TASK DIRECTIONS
Would you repeat exactly the part of the listing below that runs from the line containing "of normal human" down to the line containing "of normal duodenum", inclusive, and nothing else?

STORED DATA
■ ■ ■ ■ ■

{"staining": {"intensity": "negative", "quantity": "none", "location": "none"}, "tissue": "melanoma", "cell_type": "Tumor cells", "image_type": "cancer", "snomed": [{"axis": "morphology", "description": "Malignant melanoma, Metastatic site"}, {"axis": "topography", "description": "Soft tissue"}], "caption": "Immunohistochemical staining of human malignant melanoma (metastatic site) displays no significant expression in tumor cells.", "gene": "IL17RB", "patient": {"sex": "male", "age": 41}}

■ ■ ■ ■ ■

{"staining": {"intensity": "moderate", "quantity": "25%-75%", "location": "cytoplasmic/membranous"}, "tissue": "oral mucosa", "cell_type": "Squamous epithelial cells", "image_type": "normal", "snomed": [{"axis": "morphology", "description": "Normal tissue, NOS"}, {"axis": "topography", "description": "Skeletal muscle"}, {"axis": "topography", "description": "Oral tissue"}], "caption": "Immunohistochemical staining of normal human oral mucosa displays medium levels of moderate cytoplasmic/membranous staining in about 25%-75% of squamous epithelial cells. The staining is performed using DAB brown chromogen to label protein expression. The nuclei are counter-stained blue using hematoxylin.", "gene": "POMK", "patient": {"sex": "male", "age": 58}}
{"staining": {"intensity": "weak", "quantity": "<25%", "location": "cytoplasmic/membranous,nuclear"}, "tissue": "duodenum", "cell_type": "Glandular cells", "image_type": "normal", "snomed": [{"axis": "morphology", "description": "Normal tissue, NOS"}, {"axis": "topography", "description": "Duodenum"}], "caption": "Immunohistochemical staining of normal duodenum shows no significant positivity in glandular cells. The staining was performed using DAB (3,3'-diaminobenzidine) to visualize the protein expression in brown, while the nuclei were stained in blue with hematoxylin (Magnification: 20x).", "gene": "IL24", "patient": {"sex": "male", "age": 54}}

■ ■ ■ ■ ■

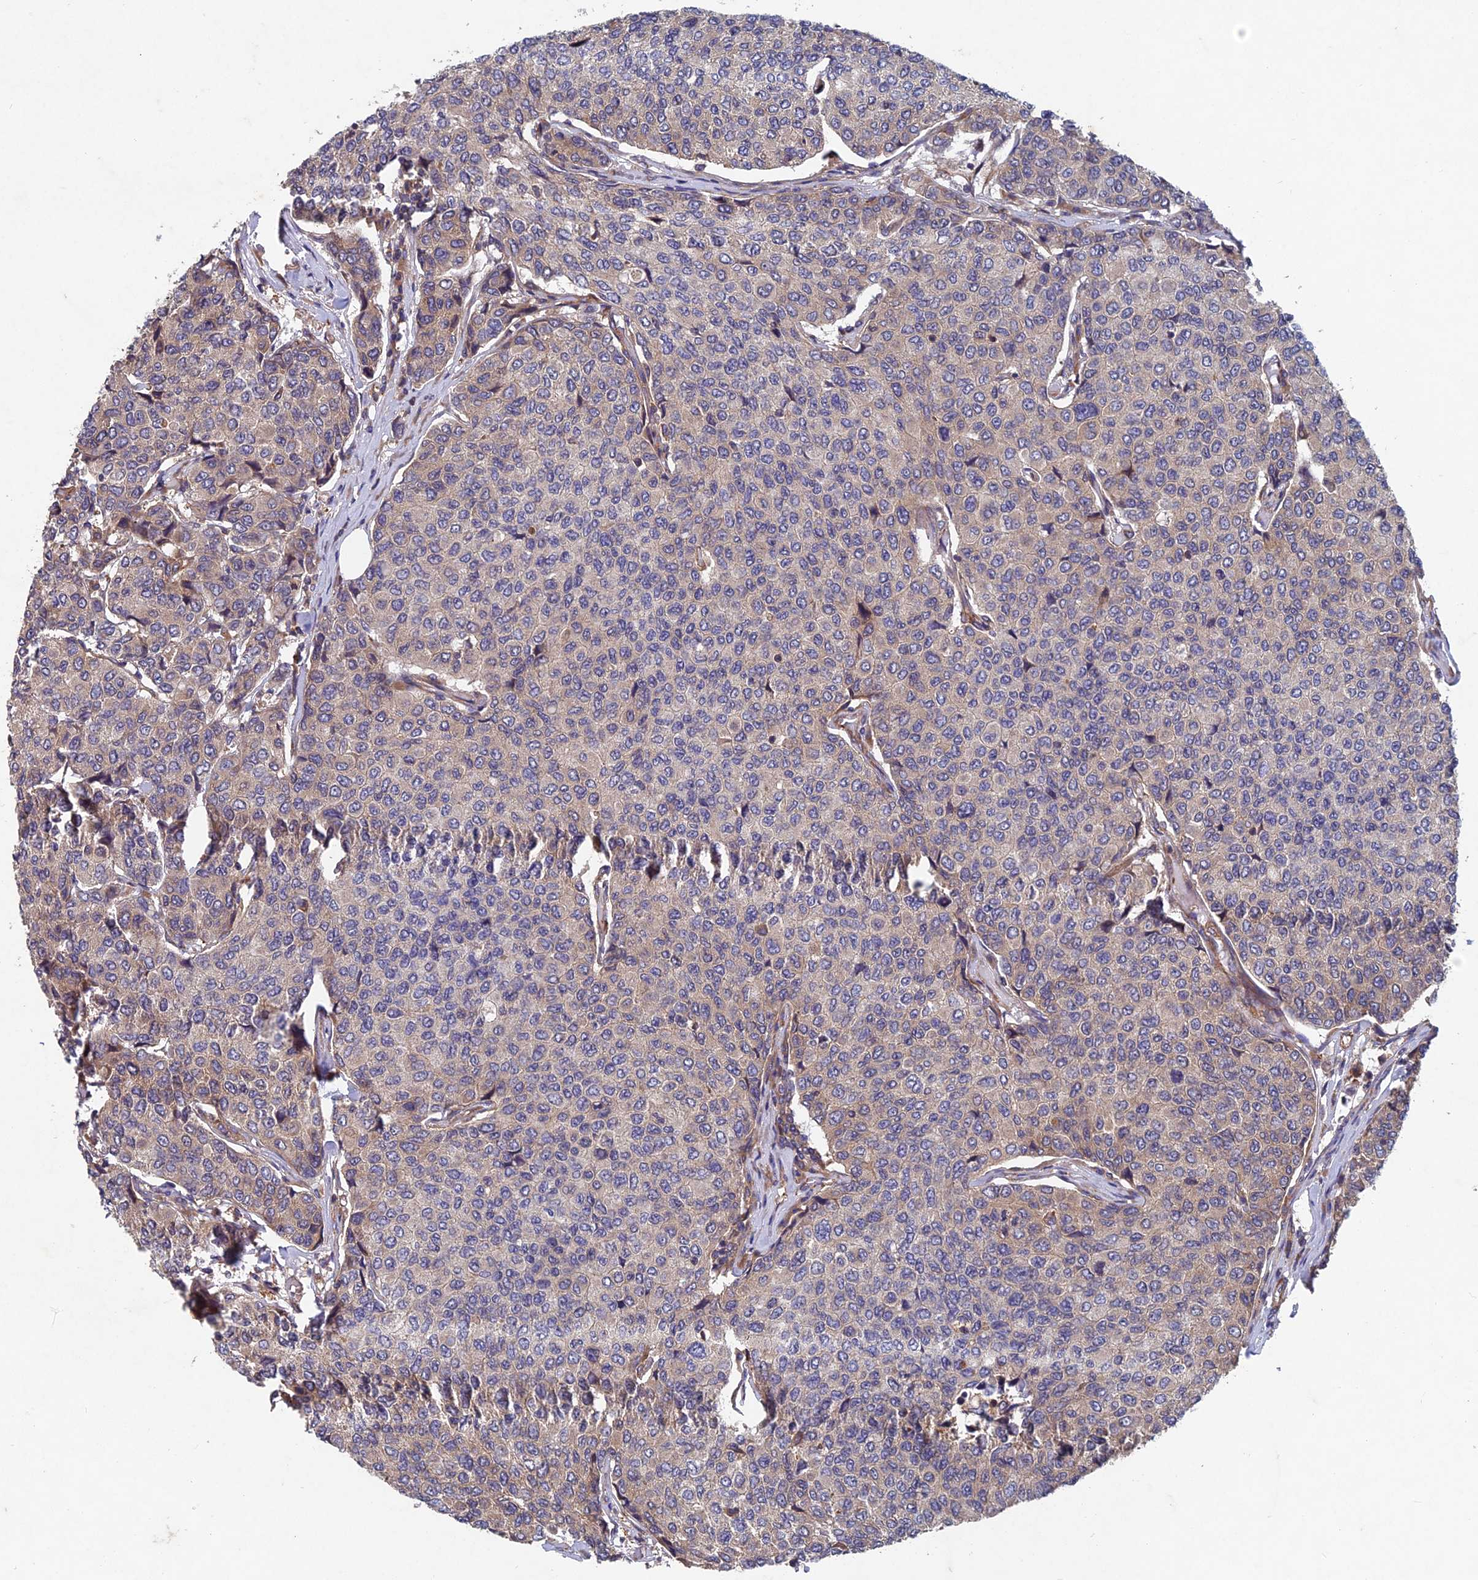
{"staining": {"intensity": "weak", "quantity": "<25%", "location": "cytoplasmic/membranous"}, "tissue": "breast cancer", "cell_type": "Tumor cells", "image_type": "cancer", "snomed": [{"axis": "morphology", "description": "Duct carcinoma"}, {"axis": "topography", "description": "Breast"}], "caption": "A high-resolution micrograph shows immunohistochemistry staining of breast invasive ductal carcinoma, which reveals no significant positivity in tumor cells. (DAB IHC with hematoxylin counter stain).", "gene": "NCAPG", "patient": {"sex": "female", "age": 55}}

■ ■ ■ ■ ■

OUTPUT BELOW
{"staining": {"intensity": "moderate", "quantity": "25%-75%", "location": "cytoplasmic/membranous"}, "tissue": "oral mucosa", "cell_type": "Squamous epithelial cells", "image_type": "normal", "snomed": [{"axis": "morphology", "description": "Normal tissue, NOS"}, {"axis": "topography", "description": "Skeletal muscle"}, {"axis": "topography", "description": "Oral tissue"}], "caption": "Immunohistochemical staining of normal human oral mucosa displays medium levels of moderate cytoplasmic/membranous staining in about 25%-75% of squamous epithelial cells. The staining is performed using DAB brown chromogen to label protein expression. The nuclei are counter-stained blue using hematoxylin.", "gene": "POMK", "patient": {"sex": "male", "age": 58}}
{"staining": {"intensity": "weak", "quantity": "<25%", "location": "cytoplasmic/membranous,nuclear"}, "tissue": "duodenum", "cell_type": "Glandular cells", "image_type": "normal", "snomed": [{"axis": "morphology", "description": "Normal tissue, NOS"}, {"axis": "topography", "description": "Duodenum"}], "caption": "Immunohistochemical staining of normal duodenum shows no significant positivity in glandular cells. The staining was performed using DAB (3,3'-diaminobenzidine) to visualize the protein expression in brown, while the nuclei were stained in blue with hematoxylin (Magnification: 20x).", "gene": "IL24", "patient": {"sex": "male", "age": 54}}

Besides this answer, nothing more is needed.